### Text to read

Federal agencies expend considerable resources seeking Authority to Operate (ATO) approval for information systems. The ATO approval process requires gathering a copious amount of information to create an ATO package to submit for approval. Subsequently, the approval process involves a time-consuming, detailed analysis of these artifacts. As a result, federal agencies are seeking ways to make the ATO process faster, more efficient, and more automated. Two catalysts to achieving these improvements in the ATO process are the introduction of continuous ATOs and the adoption of DevSecOps practices. This post describes how DevSecOps can enable obtainment of continuous ATOs, as well as reduce the time and cost for gathering ATO materials. This post discusses DevSecOps and continuous ATOs within the context of the U.S. Department of Defense (DoD) specifically, but the concepts presented here are directly applicable within many other U.S. Government departments and agencies.

Within the DoD, the use of Agile and DevSecOps continues to increase. The DevSecOps approach favors rapid development and deployment. Such rapid development and deployment must be balanced against the need to ensure the software systems are secure with minimal risk, thus enabling them to receive timely ATOs/continuous ATOs. As this post illustrates, the key in achieving this balance is the proper implementation and utilization of tooling and automation.

DevSecOps and the Software Factory

In practice, DevSecOps typically takes the form of building a software factory, where software is continuously coded, checked-in, built, tested, and deployed. The DevSecOps software factory is a combination of people, processes, and tools that enable continuous improvement of software and continuous, incremental delivery of software versions to production.

While DevSecOps technically refers to the software development pipeline (the factory), the term is also often used colloquially to refer to the software development methodology. Specifically, it is often inferred that a DevSecOps software factory is used in combination with some form of Agile development methodology.

While Agile and DevSecOps can be adopted independently, a symbiotic relationship exists between them that allows for significant impact when implemented together. Agile provides a development methodology ideally suited for DevSecOps pipelines, which in turn provide the necessary pillars to turn Agile concepts into development reality. Even if Agile is not being formally adopted with a DevSecOps software factory, the utilization of a DevSecOps pipeline generally implies a desire to build software rapidly with frequent updates and releases.

Throughout the software development lifecycle, a software system’s program manager is constantly making decisions and tradeoffs between cost, schedule, functionality, and quality. Their focus is generally on key performance parameters (KPPs) and their compliance with all regulations, along with cost and schedule parameters. However, with every decision and tradeoff there is a risk that the system will fail to meet its operational mission due to security concerns. Consequently, deploying and operating software systems contains inherent security risks. Some can be mitigated through risk controls, and others may be accepted as residual risk. Within the DoD, it is the job of the authorizing official (AO) to focus principally on risk and security, without being held to other KPPs that can influence program managers’ decisions. A software system’s AO is charged with determining the suitability of risk controls and the acceptability of residual risks. This determination is made through the Risk Management Framework (RMF) process.

### Stated goal 1
According to the text on DevSecOps and continuous ATOs, what stages does software pass through continuously in a software factory? List them all.
The text and the records were taken from separate, unrelated sources.

### Data items
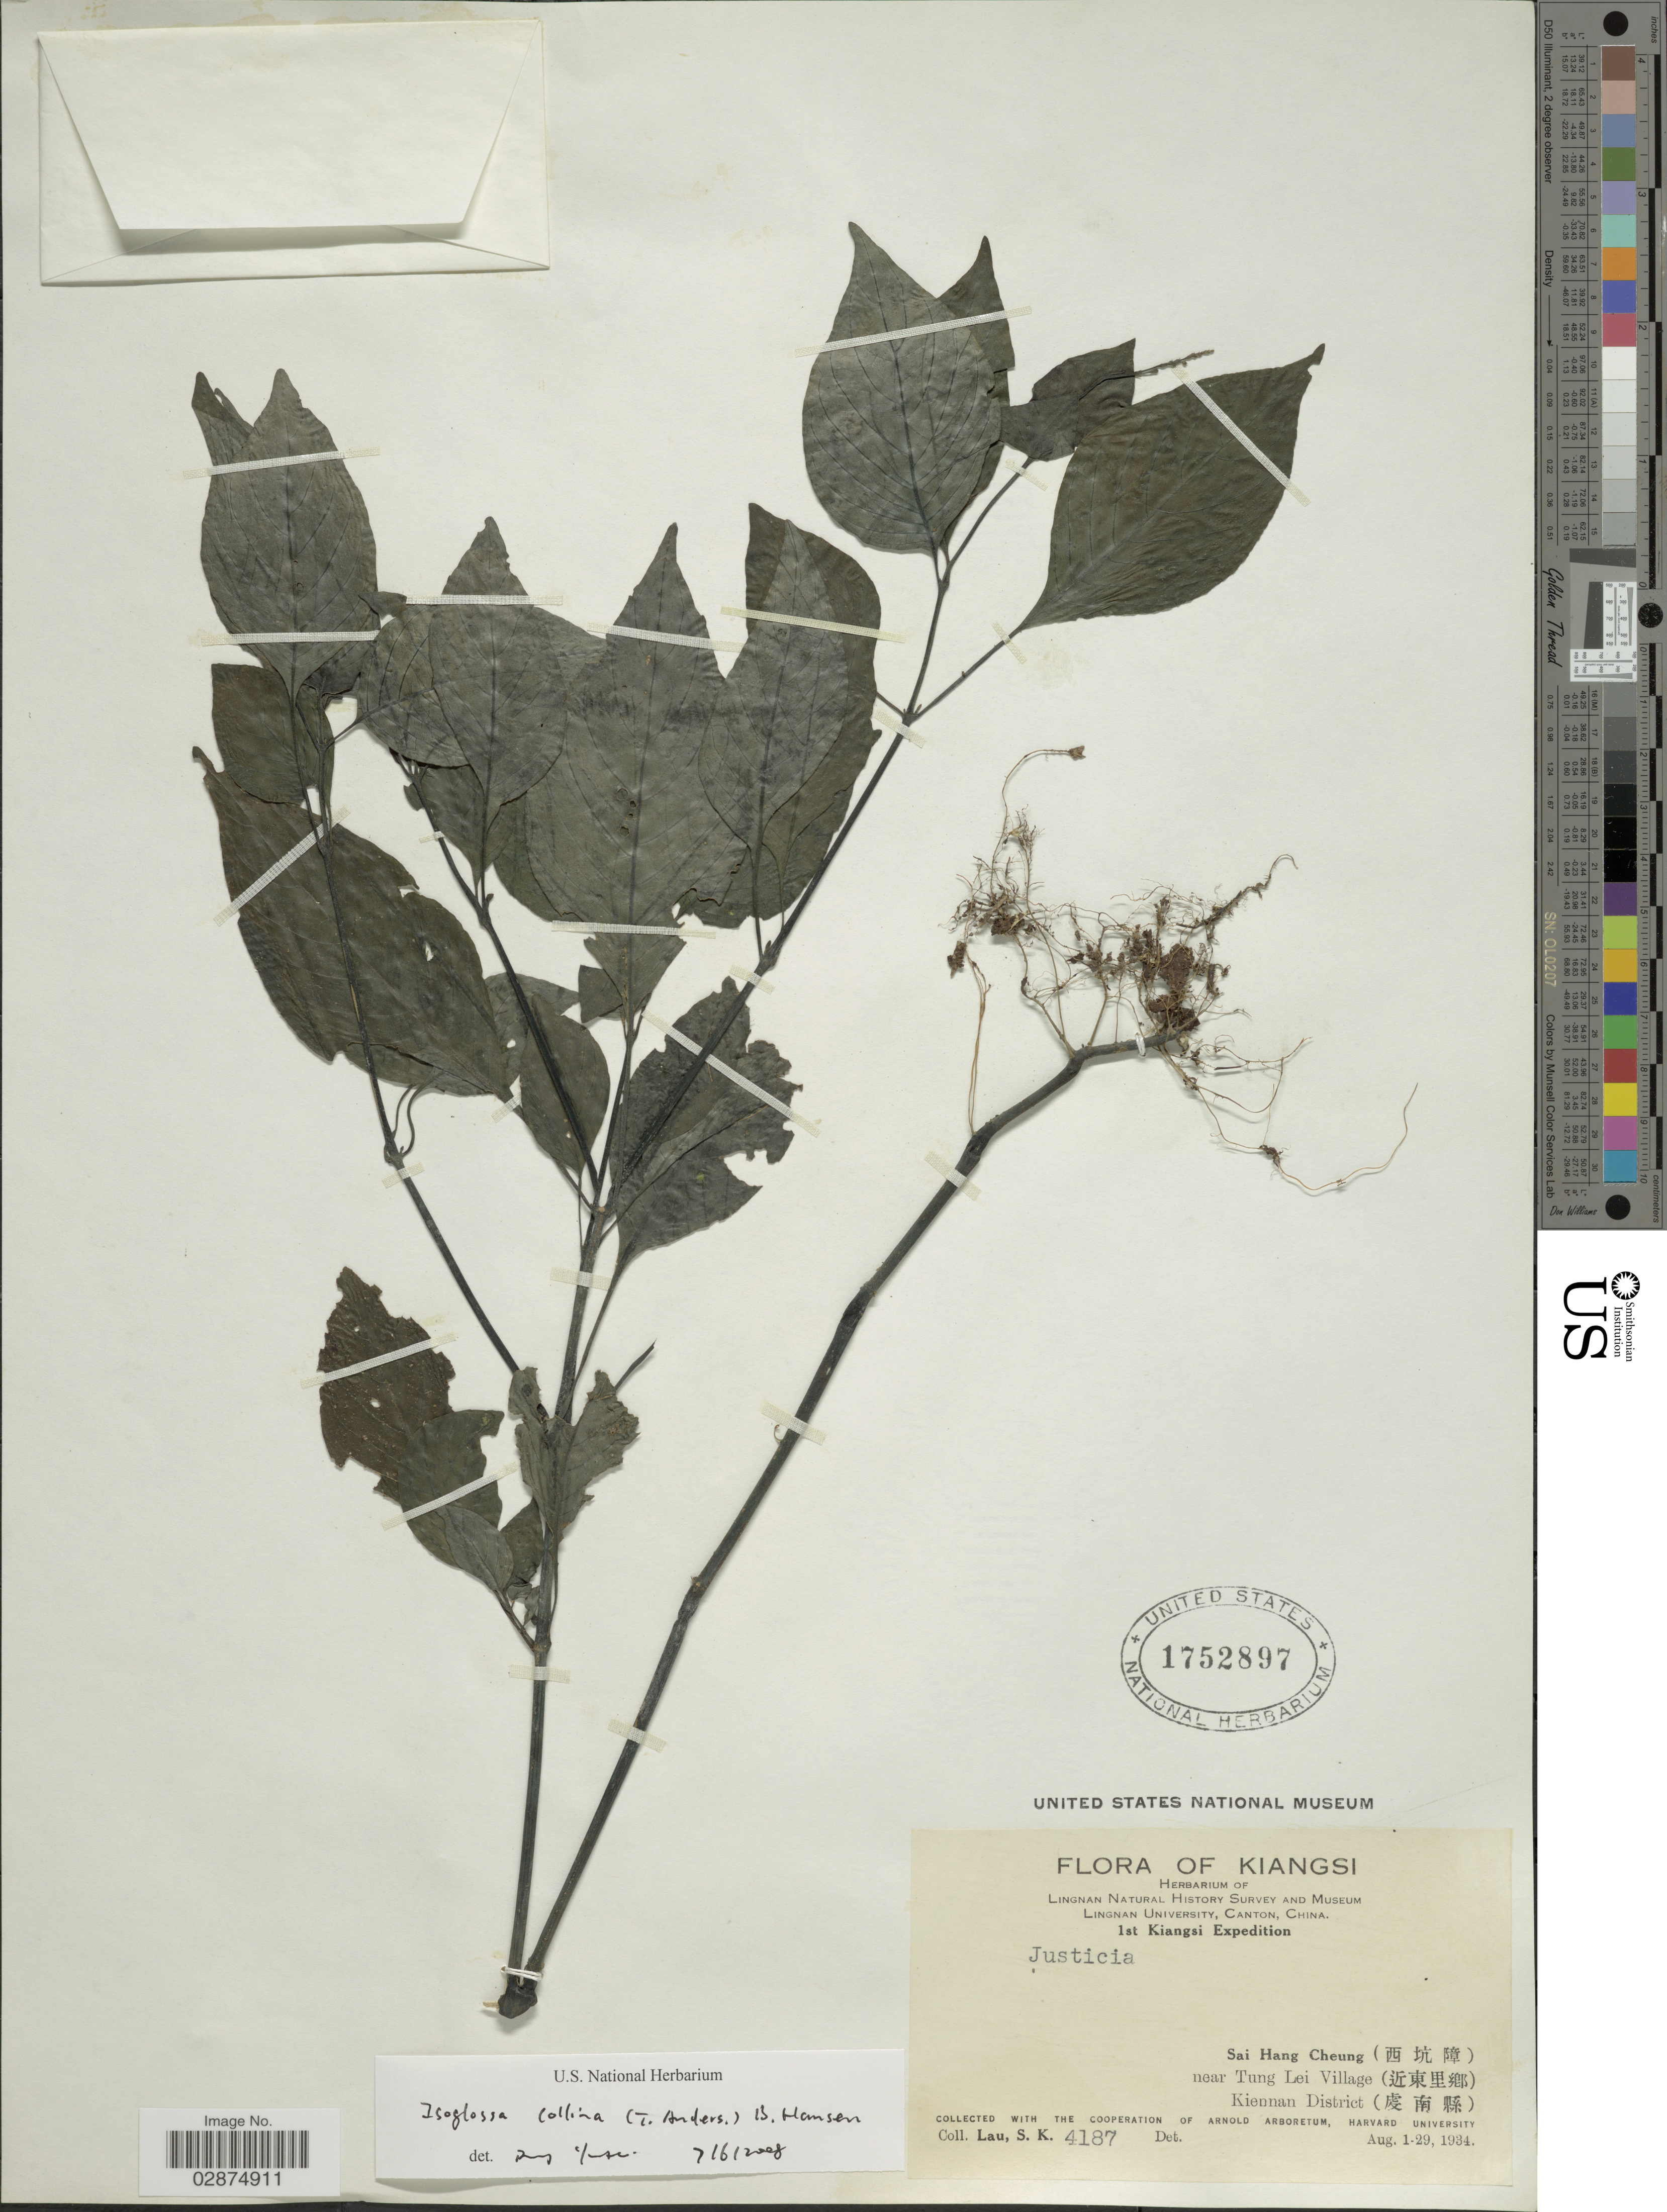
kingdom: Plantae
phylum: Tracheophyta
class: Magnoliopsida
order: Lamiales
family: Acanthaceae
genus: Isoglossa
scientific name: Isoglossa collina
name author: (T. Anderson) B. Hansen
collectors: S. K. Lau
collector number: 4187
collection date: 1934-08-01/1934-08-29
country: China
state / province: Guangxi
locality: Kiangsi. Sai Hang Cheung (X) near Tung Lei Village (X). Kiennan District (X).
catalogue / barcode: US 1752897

### Stated goal 2
Switch "phylum" to "division" in the records from their start through the line holding "collector number: 4187", inclusive, and give those lines again without the pictures.

### Response 1
Coded, checked-in, built, tested, and deployed.

### Response 2
kingdom: Plantae
division: Tracheophyta
class: Magnoliopsida
order: Lamiales
family: Acanthaceae
genus: Isoglossa
scientific name: Isoglossa collina
name author: (T. Anderson) B. Hansen
collectors: S. K. Lau
collector number: 4187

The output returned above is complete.